(What to produce): Using the data beneath, show every line that includes the word "labels".

Stored data entries
==================================================
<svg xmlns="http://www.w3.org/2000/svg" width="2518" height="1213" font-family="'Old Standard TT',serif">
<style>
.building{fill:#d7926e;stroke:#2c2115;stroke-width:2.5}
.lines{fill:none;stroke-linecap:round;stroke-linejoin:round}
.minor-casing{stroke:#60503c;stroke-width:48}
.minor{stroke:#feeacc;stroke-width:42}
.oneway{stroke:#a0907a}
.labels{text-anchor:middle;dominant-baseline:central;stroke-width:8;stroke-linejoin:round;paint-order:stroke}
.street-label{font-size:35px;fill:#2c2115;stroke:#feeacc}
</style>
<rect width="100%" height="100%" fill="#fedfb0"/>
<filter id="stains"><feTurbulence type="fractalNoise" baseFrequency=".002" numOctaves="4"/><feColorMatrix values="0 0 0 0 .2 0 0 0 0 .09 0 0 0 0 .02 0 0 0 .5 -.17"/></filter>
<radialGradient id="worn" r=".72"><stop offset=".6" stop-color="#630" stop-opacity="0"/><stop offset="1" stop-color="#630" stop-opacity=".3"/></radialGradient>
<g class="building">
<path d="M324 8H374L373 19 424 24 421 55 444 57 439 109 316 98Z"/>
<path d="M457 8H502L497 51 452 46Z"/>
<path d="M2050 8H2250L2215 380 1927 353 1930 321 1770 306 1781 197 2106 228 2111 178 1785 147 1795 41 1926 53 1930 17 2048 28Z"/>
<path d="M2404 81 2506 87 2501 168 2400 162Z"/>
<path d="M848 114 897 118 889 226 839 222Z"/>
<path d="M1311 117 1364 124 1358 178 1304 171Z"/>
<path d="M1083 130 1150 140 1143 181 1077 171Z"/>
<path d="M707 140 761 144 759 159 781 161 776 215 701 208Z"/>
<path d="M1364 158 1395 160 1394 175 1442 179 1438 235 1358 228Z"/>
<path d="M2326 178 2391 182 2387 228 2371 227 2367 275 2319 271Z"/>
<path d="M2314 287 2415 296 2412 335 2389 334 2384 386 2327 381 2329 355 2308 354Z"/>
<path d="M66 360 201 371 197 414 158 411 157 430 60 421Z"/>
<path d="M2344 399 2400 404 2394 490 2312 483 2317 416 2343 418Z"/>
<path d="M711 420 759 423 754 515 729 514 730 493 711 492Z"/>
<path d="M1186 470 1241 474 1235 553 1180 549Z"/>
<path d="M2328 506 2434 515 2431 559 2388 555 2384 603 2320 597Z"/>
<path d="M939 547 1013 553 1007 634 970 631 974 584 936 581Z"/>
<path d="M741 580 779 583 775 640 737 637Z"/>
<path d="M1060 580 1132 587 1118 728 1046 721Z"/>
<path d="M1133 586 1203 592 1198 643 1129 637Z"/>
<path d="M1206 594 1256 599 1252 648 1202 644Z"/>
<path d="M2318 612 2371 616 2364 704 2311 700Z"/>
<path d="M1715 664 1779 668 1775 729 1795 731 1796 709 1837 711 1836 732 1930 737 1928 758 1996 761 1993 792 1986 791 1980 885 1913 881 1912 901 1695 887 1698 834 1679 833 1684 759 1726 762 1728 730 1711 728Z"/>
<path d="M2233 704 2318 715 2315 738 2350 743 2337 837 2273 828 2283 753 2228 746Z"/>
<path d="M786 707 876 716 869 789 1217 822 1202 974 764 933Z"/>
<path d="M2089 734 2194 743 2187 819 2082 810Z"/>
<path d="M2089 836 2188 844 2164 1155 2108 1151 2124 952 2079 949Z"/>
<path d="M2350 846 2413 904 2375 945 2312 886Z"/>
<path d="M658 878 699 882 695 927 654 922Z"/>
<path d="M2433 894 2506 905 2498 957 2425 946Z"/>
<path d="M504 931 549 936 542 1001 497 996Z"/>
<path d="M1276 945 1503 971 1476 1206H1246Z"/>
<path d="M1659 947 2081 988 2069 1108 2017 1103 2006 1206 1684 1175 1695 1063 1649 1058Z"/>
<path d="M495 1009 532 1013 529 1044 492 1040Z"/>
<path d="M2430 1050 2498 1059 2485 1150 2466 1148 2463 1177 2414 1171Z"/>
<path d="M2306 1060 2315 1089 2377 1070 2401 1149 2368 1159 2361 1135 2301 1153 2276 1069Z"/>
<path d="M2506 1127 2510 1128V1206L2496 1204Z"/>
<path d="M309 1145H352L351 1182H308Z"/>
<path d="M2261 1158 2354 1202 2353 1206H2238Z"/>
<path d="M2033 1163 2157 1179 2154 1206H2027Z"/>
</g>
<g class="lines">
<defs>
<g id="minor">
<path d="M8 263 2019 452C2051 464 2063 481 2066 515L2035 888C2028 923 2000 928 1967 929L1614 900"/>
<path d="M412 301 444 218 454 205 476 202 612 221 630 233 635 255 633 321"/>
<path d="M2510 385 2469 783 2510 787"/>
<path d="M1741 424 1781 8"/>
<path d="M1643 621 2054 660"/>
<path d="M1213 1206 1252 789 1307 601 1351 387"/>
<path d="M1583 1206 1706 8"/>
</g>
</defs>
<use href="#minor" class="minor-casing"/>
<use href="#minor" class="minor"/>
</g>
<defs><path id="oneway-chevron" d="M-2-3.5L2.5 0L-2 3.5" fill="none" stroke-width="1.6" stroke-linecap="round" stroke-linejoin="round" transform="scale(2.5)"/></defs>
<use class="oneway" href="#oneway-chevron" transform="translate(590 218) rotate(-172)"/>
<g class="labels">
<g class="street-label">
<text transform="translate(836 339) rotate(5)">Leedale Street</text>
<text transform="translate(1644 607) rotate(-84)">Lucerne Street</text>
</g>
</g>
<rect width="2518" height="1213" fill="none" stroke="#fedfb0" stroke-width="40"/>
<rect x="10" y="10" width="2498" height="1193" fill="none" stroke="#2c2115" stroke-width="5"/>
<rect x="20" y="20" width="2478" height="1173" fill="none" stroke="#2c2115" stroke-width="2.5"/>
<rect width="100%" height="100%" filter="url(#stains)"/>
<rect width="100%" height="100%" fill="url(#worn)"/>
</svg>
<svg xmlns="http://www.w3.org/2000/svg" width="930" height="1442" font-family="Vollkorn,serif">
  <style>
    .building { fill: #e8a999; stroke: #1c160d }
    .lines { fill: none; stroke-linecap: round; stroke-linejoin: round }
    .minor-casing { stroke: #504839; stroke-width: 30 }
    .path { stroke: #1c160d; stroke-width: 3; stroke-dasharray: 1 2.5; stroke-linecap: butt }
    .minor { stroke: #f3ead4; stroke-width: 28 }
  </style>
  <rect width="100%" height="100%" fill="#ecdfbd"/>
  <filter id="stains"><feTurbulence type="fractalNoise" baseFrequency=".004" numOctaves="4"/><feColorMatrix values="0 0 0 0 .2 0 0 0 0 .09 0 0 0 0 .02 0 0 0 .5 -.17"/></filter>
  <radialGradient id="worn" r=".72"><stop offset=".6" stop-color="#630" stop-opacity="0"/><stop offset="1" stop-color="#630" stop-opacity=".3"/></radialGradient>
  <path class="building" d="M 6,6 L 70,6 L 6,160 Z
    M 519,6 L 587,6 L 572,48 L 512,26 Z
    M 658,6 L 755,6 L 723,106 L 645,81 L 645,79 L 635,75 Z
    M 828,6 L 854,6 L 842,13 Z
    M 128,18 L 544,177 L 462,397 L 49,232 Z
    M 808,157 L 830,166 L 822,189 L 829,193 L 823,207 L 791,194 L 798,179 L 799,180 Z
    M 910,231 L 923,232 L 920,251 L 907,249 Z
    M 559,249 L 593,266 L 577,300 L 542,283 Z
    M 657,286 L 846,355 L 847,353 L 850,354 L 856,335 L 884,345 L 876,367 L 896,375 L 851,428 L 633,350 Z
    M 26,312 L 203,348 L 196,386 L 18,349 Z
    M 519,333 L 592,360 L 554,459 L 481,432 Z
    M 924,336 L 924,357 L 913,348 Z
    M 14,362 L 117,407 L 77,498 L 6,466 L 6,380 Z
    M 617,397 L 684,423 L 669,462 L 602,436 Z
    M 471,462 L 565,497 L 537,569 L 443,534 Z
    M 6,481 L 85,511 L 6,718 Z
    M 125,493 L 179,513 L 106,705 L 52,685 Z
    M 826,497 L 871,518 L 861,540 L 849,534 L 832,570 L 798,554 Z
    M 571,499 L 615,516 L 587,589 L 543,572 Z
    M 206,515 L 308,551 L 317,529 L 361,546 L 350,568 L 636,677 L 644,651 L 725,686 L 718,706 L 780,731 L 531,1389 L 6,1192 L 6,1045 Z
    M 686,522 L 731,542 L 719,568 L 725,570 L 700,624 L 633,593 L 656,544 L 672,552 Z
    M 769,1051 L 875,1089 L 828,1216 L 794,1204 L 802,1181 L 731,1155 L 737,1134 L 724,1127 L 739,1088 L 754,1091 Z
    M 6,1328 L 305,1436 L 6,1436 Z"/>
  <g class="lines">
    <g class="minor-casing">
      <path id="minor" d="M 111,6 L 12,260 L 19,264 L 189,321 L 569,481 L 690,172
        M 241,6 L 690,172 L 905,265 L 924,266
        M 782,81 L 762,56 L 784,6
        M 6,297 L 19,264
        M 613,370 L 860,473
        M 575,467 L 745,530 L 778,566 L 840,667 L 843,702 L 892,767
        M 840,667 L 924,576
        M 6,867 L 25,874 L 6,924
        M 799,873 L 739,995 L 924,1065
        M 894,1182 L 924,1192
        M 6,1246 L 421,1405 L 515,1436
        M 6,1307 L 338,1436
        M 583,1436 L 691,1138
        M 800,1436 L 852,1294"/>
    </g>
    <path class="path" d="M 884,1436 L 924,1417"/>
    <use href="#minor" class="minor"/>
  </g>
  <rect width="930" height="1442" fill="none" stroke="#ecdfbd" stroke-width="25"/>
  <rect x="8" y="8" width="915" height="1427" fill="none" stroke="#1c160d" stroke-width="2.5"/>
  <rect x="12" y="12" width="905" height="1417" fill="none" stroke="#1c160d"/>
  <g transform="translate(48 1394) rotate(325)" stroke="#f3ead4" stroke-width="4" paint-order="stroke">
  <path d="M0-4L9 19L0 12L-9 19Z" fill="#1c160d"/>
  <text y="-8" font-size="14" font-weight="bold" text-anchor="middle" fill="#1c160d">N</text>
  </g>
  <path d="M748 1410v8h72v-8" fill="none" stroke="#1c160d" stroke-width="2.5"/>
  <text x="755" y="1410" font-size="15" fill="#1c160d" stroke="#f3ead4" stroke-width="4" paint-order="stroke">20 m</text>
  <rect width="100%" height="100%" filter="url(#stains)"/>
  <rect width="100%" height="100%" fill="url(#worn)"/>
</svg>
==================================================
(Answer space):
.labels{text-anchor:middle;dominant-baseline:central;stroke-width:8;stroke-linejoin:round;paint-order:stroke}
<g class="labels">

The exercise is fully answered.